Schwerte. .

Im Klassenraum 101 des Ruhrtalgymnasiums machen jeden Nachmittag Jungen und Mädchen aus Angola und Syrien, Tunesien und Iran ihre Hausaufgaben. Sie kommen – meist – freiwillig und bringen auch ihre Freunde mit. „Wir haben noch keinen nach Hause geschickt“, sagt Agnes Marks, die vor zwölf Jahren die Hausaufgabenbetreuung für Flüchtlingskinder aufbaute.

Zehn Erwachsene sind es mittlerweile, die an fünf Tagen in der Woche für zwei Stunden den Kindern und Jugendlichen helfen, die Matheaufgaben zu lösen, Rechtschreibfehler zu vermeiden, die richtigen Ausdrücke in Englisch zu finden.

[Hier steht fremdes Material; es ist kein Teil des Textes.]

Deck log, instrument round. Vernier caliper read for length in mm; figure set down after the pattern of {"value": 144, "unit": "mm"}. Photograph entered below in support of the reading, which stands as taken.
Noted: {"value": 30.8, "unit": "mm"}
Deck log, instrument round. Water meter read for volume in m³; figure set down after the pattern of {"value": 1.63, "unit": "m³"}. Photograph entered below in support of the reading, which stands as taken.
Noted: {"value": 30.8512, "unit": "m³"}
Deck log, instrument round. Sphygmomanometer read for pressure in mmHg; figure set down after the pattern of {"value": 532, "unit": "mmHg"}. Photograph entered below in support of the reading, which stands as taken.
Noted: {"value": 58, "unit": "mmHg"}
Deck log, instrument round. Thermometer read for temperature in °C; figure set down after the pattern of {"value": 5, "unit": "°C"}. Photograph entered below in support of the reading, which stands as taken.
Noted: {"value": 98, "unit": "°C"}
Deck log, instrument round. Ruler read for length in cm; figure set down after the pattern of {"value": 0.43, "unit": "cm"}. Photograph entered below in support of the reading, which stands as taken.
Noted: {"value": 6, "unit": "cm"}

Als Agnes Marks im Jahr 2000 zum ersten Mal zur Hausaufgabenbetreuung einlud, hatte sie nur ihre 15-jährige Tochter als Helferin an der Seite. Der Gemeinschaftsraum im Übergangsheim an der Schützenstraße war damals zweimal in der Woche für zwei, drei Stunden für die Kinder reserviert.

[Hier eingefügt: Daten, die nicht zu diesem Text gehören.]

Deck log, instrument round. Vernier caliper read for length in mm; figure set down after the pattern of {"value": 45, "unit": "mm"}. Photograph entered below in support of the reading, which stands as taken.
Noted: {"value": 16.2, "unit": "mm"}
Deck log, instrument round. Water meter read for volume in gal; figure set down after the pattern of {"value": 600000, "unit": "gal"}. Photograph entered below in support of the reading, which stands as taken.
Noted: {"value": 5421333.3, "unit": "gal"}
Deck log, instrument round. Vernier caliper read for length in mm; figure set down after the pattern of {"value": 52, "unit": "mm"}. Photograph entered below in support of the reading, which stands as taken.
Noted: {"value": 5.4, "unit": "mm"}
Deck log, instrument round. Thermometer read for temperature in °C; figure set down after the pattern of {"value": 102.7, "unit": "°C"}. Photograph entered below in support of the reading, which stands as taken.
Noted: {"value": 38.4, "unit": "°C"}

Zwei Jahre später kamen weitere Frauen und Männer dazu. Die Ehrenamtsbörse half bei der Mitarbeitersucher. Damit war es dann auch möglich, die Hausaufgabenbetreuung auf fünf Tage die Woche auszuweiten. Der Bedarf war da. Die Eltern, die meist kein Deutsch sprachen, verstanden nicht, was ihre Kinder lernten und konnten nicht helfen. „Wir gucken ja auch nicht nur, ob die Aufgaben richtig gemacht wurden, wir erklären ja auch, wie und warum es so richtig ist. Und wenn dann nach einer halben Stunden die Augen glänzen und man merkt, wie der Groschen gefallen ist, ist das eine schöne Bestätigung“, sagt Werner Kiesheyer. Der ehemalige Ingenieur ist fürs Rechnen zuständig und bildet mit Ulla Weiß am Dienstagnachmittag das Team. Weiß war Lehrerin, andere sind MTA und Metallografin, Reno-Fachangestellte und Hausfrau. Die Erwachsenen erhalten Unterstützung durch Firmbewerberinnen und -bewerber, die ihr soziales Praktikum bei der Hausaufgabenbetreuung machen. „Einige von ihnen bleiben auch anschließend noch lange dabei“, erzählt Agnes Marks. Sie selbst hat sich seit einiger Zeit aus dieser Arbeit ein wenig zurückgezogen, ist nur noch im Einsatz, wenn Personalmangel herrscht.

Aber den Umzug hat sie organisiert. Als die Stadt das Übergangsheim aufgab und zum Verkauf anbot, war die Hausaufgabenbetreuung selbst auf Hilfe angewiesen. Ein mietfreier Raum musste her, sollte das Angebot nicht enden. Die Schulleitung des RTG bot das Klassenzimmer 101 an. „Das ist sehr zentral und auch der Name Ruhrtalgymnasium zieht die Kinder an“, sagt Agnes Marks. Auch eine erst zögerliche Mutter habe zugestimmt, ihr Kind zur Hausaufgabenbetreuung zu schicken, als sie hörte, der Ort sei ein Gymnasium.

Umgangssprache Deutsch

Die Jungen und Mädchen machen ihre Schularbeiten für die Grundschule, die Hauptschule und die Realschule. Umgangssprache am Nachmittag ist Deutsch. Kommt eine neue Schülerin, die kein Wort Deutsch spricht, können häufig andere Kinder übersetzen. Klappt das nicht, gibt es noch Wörterbücher, die Hände und Gesten. „Sie glauben gar nicht, wie schnell Kinder lernen“, sagt Ulla Weiß.

Sind die Hausaufgaben erledigt und es bleibt noch Zeit, werden Spiele ausgepackt. Auch das übt das Sprechen und Verstehen ungemein und die meisten der 15 Jungen und Mädchen bleiben dafür im Klassenraum sitzen. Jeder kann während der zwei Stunden kommen und gehen wann er will, muss sich jedoch an Umgangsformen halten. Das ist den Erwachsenen wichtig. Dazu gehören Begrüßung und Verabschiedung und am Ende der Zeit das Aufräumen des Zimmers.

So gerne die meisten Kinder zur Hausaufgabenbetreuung kommen, einen Termin will niemand verpassen: den letzten Tag vor den großen Ferien. „Dann gehen wir immer zusammen Eis essen“, sagt Agnes marks. Und das wird dieses Jahr nicht anders sein.